### EXERCISE DETAILS
Rewrite the listing below with each "clock" changed to "watch" and everything else left as it is. Omit the pictures from your version.
## BEGIN
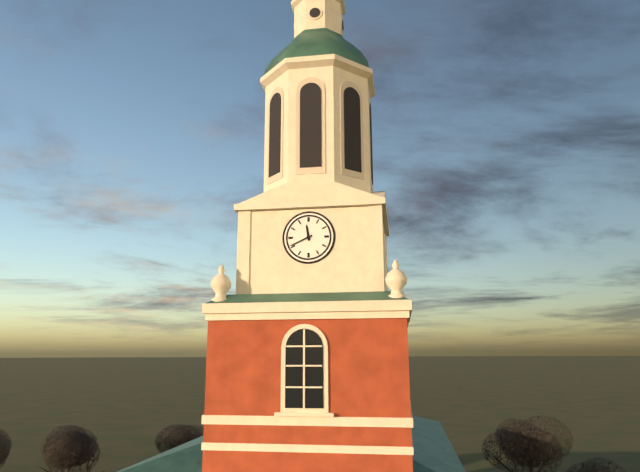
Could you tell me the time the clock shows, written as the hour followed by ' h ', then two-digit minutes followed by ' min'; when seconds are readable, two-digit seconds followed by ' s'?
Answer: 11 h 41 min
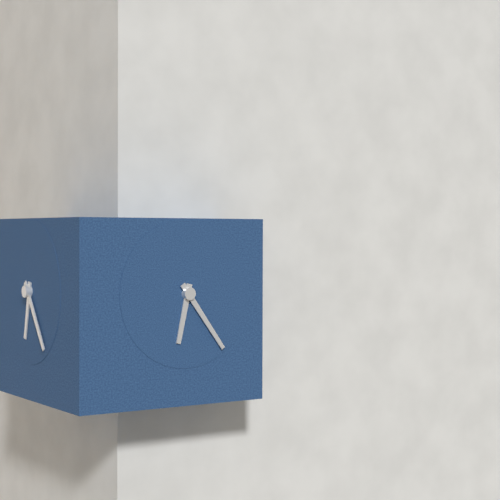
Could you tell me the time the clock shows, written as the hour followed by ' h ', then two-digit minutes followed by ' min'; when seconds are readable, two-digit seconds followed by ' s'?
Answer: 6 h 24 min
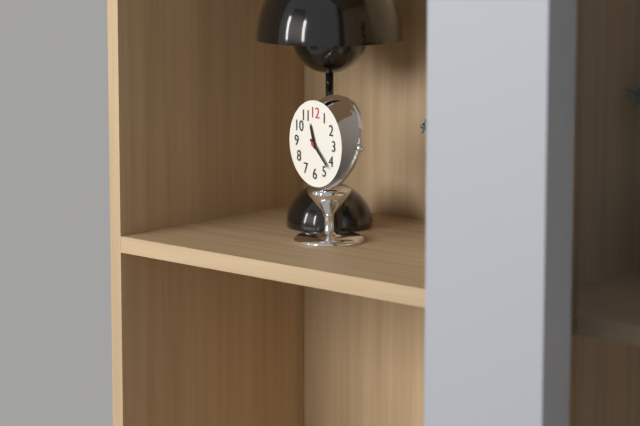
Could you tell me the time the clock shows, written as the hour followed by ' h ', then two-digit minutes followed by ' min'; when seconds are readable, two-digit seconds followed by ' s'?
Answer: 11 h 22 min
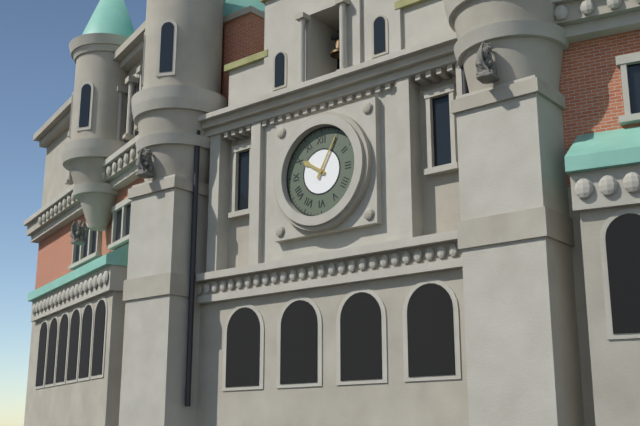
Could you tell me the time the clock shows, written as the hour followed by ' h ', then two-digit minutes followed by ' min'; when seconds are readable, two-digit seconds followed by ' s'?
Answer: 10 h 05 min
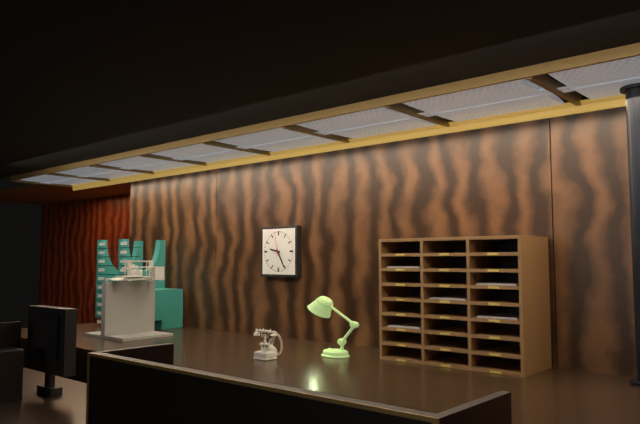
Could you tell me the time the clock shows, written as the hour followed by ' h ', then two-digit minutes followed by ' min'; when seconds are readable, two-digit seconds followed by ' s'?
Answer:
## END
### SOLUTION TO THIS TASK
Could you tell me the time the watch shows, written as the hour followed by ' h ', then two-digit minutes followed by ' min'; when seconds are readable, two-digit seconds followed by ' s'?
Answer: 11 h 41 min
Could you tell me the time the watch shows, written as the hour followed by ' h ', then two-digit minutes followed by ' min'; when seconds are readable, two-digit seconds followed by ' s'?
Answer: 6 h 24 min
Could you tell me the time the watch shows, written as the hour followed by ' h ', then two-digit minutes followed by ' min'; when seconds are readable, two-digit seconds followed by ' s'?
Answer: 11 h 22 min
Could you tell me the time the watch shows, written as the hour followed by ' h ', then two-digit minutes followed by ' min'; when seconds are readable, two-digit seconds followed by ' s'?
Answer: 10 h 05 min
Could you tell me the time the watch shows, written as the hour followed by ' h ', then two-digit minutes followed by ' min'; when seconds are readable, two-digit seconds followed by ' s'?
Answer:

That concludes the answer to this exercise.